Tagesreisen und Leserechte im Verwaltungsgestrüpp

Was es so alles gibt in unserem wohlgeordneten Staatswesen. Oder ist es das nicht mehr - ich meine, wohlgeordnet? Hier eine kleine Geschichte.

Dazu aber die Vorgeschichte, um alles zu verstehen:

Der Enzkreis soll sich bei der Agentur für Arbeit dafür einsetzen, dass deren Familienkasse in Nagold auch Sprechstunden in Pforzheim anbietet. Das forderte Anfang Mai die CDU-Kreistagsfraktion in einem Antrag für den Jugendhilfeausschuss. Andreas Felchle (Maulbronn), stellvertretender Fraktionsvorsitzender und Sprecher der Union im Jugendhilfeausschuss, schrieb in der Antragsbegründung von einem „berechtigten Anliegen“. In jüngster Zeit seien mehrfach Mitglieder der CDU-Fraktion auf ernsthafte Schwierigkeiten angesprochen worden, die daraus resultieren, dass die für Kinderzuschlag zuständige Familienkasse bei der Agentur für Arbeit in Nagold angesiedelt ist - auch für Einwohner des Enzkreises. Felchle: „Wir sind der Meinung, dass es ohne großen Aufwand, nicht zuletzt ohne zusätzliches Personal möglich sein muss, Frage- und Antragstellern aus dem Enzkreis „Tagesreisen" nach Nagold zu ersparen, indem in Pforzheim wenigstens eine „Sprechstunde" eingerichtet wird.“ Es genügten wahrscheinlich wenige Stunden pro Woche an einem Tag, zu denen ein Agentur-Bediensteter zur Verfügung steht - der heutzutage keine „Aktenberge um sich herum" benötige, sondern Telefon, E-Mail und Fax besitze, um sich mit den „Spezialisten" in Nagold in Verbindung zu setzen. Dafür solle sich der Enzkreis bei der Arbeitsverwaltung einsetzen.
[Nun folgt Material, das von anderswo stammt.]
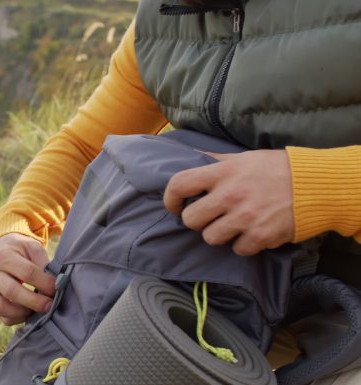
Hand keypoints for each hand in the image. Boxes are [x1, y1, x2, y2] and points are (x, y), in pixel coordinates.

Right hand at [0, 233, 55, 325]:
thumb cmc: (20, 249)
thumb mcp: (32, 246)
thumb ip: (42, 262)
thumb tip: (54, 283)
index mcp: (5, 256)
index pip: (27, 273)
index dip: (44, 283)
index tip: (57, 288)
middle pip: (12, 292)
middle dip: (34, 302)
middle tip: (50, 306)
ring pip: (0, 307)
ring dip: (22, 313)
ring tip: (38, 310)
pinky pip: (1, 316)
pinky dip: (16, 319)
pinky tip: (29, 313)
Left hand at [164, 150, 294, 255]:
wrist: (316, 186)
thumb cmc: (278, 169)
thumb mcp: (244, 157)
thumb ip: (216, 161)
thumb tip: (192, 155)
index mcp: (223, 172)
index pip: (180, 184)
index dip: (170, 198)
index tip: (173, 206)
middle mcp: (230, 195)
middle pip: (190, 219)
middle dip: (196, 220)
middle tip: (208, 217)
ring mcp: (244, 217)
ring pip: (210, 238)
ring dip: (219, 234)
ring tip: (233, 224)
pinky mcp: (260, 236)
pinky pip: (237, 249)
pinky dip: (243, 244)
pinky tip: (253, 232)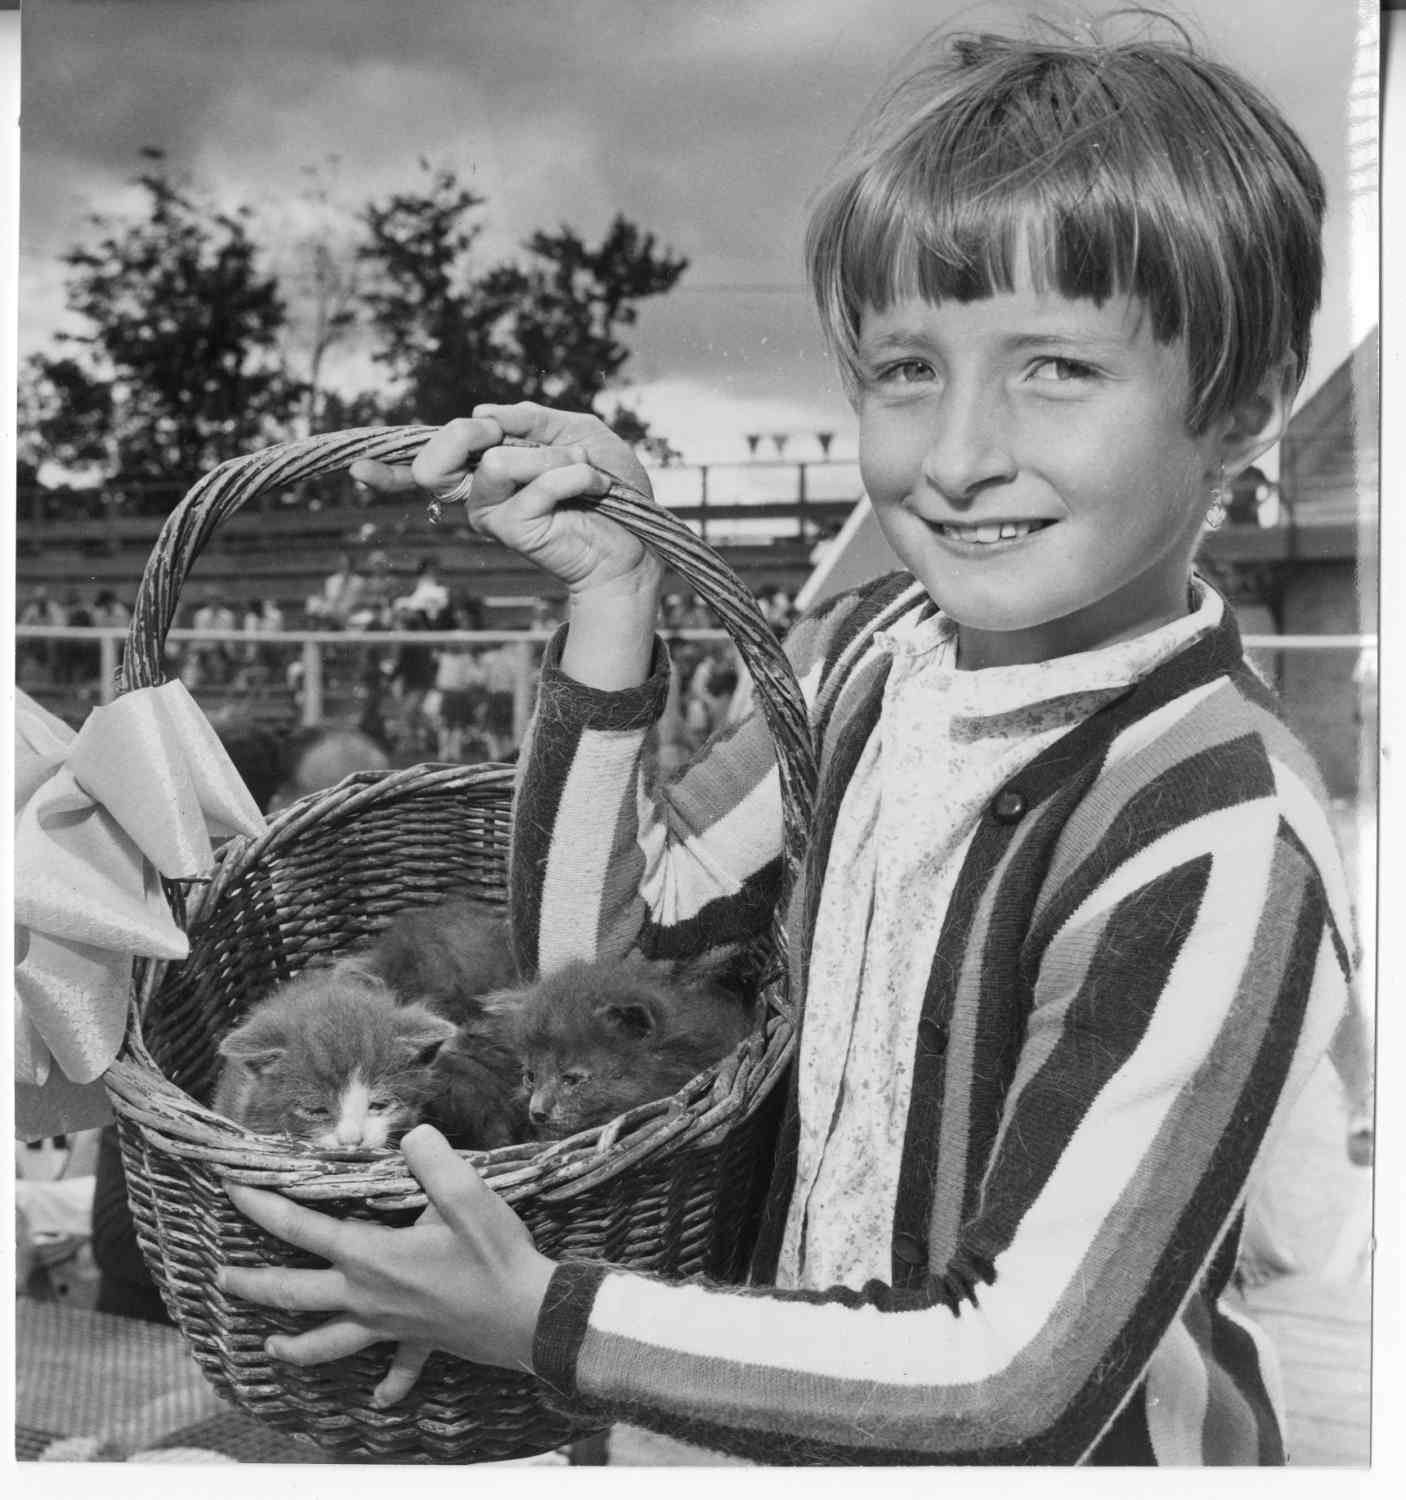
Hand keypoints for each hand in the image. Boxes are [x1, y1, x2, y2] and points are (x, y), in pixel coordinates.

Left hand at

Eigentlich ein klares Anliegen, das die Kreisverwaltung in einem Brief an die Regionaldirektion Baden-Württemberg der Agentur für Arbeit aufgriff.
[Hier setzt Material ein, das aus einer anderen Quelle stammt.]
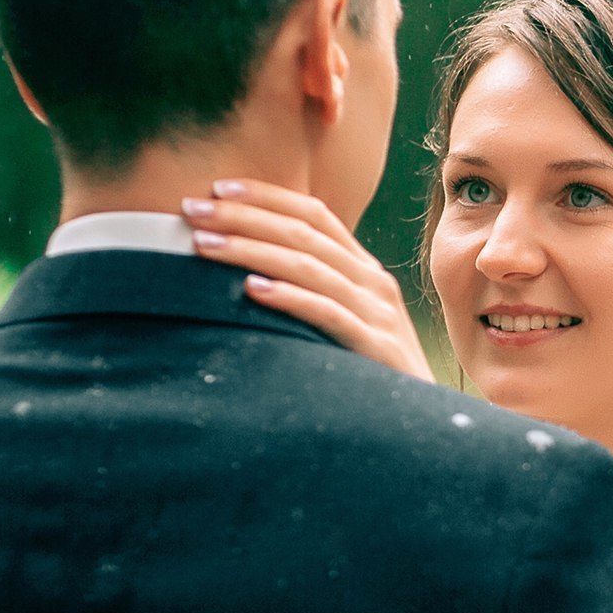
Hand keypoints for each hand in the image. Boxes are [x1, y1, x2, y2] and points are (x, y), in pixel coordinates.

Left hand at [181, 181, 434, 382]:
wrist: (420, 426)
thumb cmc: (370, 376)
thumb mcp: (347, 324)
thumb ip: (314, 295)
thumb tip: (248, 274)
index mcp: (364, 271)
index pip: (316, 215)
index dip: (267, 196)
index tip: (218, 187)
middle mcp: (373, 283)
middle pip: (304, 233)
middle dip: (244, 216)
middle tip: (192, 210)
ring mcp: (378, 314)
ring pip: (308, 266)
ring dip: (250, 249)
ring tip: (203, 244)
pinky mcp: (376, 348)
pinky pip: (327, 314)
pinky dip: (288, 297)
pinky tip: (251, 288)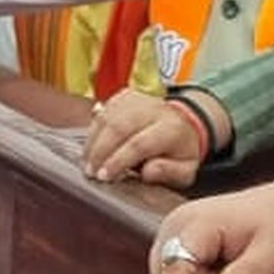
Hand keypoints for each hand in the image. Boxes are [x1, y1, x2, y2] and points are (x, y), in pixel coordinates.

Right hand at [84, 91, 210, 187]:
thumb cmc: (181, 151)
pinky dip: (93, 130)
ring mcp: (137, 100)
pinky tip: (90, 147)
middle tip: (91, 172)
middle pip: (118, 127)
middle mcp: (153, 110)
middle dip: (100, 152)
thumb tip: (148, 173)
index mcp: (171, 129)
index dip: (118, 160)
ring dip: (92, 142)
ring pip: (107, 118)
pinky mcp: (125, 96)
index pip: (139, 144)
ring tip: (87, 163)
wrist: (185, 123)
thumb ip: (169, 172)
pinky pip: (103, 111)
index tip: (104, 176)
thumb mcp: (186, 170)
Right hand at [148, 178, 273, 273]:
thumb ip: (248, 273)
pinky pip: (172, 267)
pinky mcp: (172, 232)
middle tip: (235, 272)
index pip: (177, 268)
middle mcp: (177, 221)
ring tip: (228, 263)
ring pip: (169, 273)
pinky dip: (193, 273)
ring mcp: (171, 225)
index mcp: (200, 223)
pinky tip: (217, 261)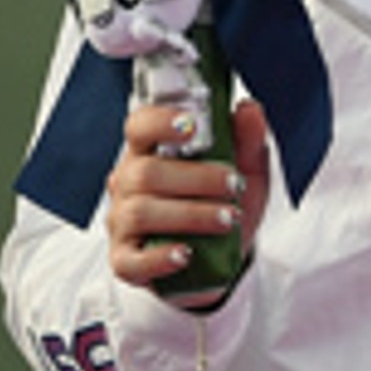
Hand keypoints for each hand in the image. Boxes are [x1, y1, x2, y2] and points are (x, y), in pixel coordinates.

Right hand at [104, 98, 267, 303]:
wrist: (221, 257)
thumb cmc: (223, 204)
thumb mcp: (245, 171)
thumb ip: (247, 140)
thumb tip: (248, 108)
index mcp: (150, 153)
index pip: (139, 127)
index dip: (159, 122)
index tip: (191, 124)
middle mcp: (128, 184)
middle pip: (145, 172)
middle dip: (196, 178)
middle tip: (234, 185)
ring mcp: (122, 223)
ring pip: (140, 212)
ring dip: (190, 214)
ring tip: (227, 218)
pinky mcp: (125, 261)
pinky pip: (131, 261)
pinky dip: (159, 257)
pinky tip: (186, 253)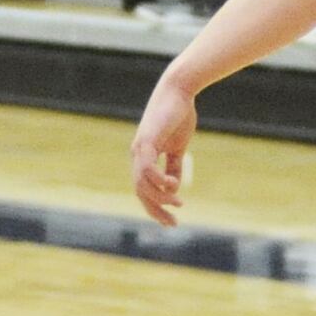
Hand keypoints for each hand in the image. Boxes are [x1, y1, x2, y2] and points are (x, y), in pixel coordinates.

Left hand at [130, 80, 197, 226]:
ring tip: (178, 203)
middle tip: (173, 223)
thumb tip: (173, 188)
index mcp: (143, 157)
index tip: (171, 221)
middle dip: (156, 210)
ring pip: (142, 183)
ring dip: (160, 198)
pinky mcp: (147, 140)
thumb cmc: (178, 117)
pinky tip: (171, 184)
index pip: (144, 189)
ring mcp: (140, 148)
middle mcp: (137, 154)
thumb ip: (174, 166)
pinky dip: (158, 180)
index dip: (155, 207)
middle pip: (141, 191)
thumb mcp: (177, 147)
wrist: (178, 92)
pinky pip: (147, 167)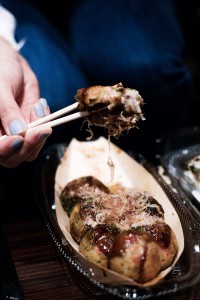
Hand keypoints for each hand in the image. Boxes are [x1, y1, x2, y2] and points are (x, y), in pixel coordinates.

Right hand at [0, 37, 51, 167]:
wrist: (10, 64)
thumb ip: (6, 110)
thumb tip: (18, 133)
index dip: (5, 149)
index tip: (19, 138)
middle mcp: (0, 137)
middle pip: (13, 159)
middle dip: (29, 145)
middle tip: (42, 128)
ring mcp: (15, 136)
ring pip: (29, 152)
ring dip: (39, 135)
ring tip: (38, 107)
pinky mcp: (30, 130)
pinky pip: (40, 137)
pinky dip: (45, 124)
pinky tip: (40, 105)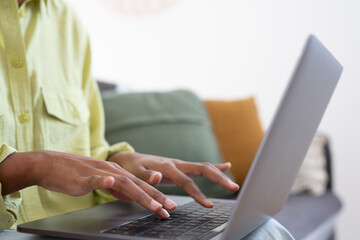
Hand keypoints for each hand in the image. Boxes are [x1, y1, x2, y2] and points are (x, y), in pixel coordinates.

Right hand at [0, 151, 175, 217]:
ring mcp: (98, 173)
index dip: (155, 197)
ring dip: (140, 194)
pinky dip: (103, 181)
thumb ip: (117, 188)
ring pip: (123, 183)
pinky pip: (94, 179)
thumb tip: (132, 196)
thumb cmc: (76, 175)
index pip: (140, 186)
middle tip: (170, 208)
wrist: (51, 164)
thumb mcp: (102, 182)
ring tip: (154, 205)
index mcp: (117, 174)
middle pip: (137, 185)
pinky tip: (110, 181)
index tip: (168, 208)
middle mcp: (112, 171)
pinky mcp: (83, 177)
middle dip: (156, 197)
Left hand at [108, 152, 239, 207]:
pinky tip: (225, 166)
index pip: (186, 181)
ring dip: (219, 174)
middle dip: (218, 178)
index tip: (208, 205)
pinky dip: (213, 167)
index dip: (198, 193)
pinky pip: (199, 167)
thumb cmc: (131, 168)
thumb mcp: (135, 173)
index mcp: (167, 166)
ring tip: (232, 182)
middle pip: (202, 169)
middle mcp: (176, 163)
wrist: (129, 160)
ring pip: (203, 167)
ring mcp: (180, 164)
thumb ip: (147, 176)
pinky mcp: (180, 167)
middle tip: (233, 188)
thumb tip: (158, 177)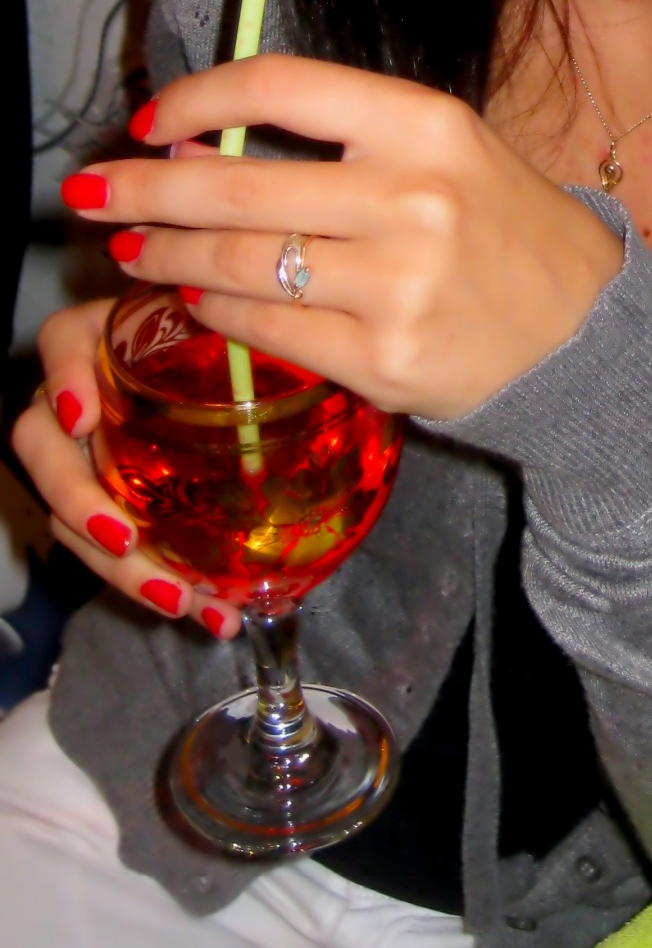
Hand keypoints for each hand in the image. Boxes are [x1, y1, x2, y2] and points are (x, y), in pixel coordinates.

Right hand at [11, 298, 240, 639]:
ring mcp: (92, 453)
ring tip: (181, 600)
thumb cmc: (248, 342)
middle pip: (41, 444)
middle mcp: (85, 395)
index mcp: (111, 340)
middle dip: (77, 500)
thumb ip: (258, 336)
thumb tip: (315, 357)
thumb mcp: (247, 334)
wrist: (255, 383)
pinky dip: (158, 585)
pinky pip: (113, 550)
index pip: (61, 339)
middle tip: (123, 540)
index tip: (82, 419)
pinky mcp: (115, 504)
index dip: (61, 375)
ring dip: (122, 568)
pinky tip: (211, 614)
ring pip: (72, 515)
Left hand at [62, 57, 624, 420]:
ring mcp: (397, 284)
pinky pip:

Aber damit beginnt eine kleine bürokratische Farce. Denn, wie heute aus dem Landratsamt Pforzheim mitgeteilt wurde, bekam die Kreisverwaltung in einem Gespräch mit dem Leiter der Arbeitsagentur in Pforzheim die Information, dass die Bundesanstalt für Arbeit (BA) keinen Einfluss auf die örtlichen Strukturen der Familienkasse hat, seit die Familienkasse durch die Neuorganisation 2005 ein eigenständiger Geschäftsbereich innerhalb der Nürnberger Zentrale ist. Einem Schreiben nach des Leiters der BA-Familienkasse an das Sozialministerium Baden-Württemberg besteht für die BA-Familienkasse kein Handlungsbedarf für den Enzkreis. Der Leiter der Pforzheimer Agentur hatte der Regionaldirektion gegenüber die Bereitschaft signalisiert, ein Beratungsangebot (ohne Sachbearbeitung) in Pforzheim vorzuhalten.

Wenigstens ebbes.

Doch der Haken folgt auf dem Fuße. Die Umsetzung scheitert daran, dass die Agentur für Arbeit kein Leserecht in den Datensätzen der Familienkasse hat. Dieses Problem lässt sich nur auf Bundesebene angehen.

Wow. Alles könnte so einfach sein, wenn wir uns nicht im Verwaltungsgestrüpp verlieren würden.

Jetzt sind die Bundestagsabgeordneten gefordert. Und nur, weil die Arbeitsagentur Bahn AG spielt. Die Bahn AG ist inzwischen ob ihrer Vielzahl eigenständiger Tochtergesellschaften gefürchtet. Damit ist doch alles unter einem (Konzern-)Dach und könnte so einfach sein.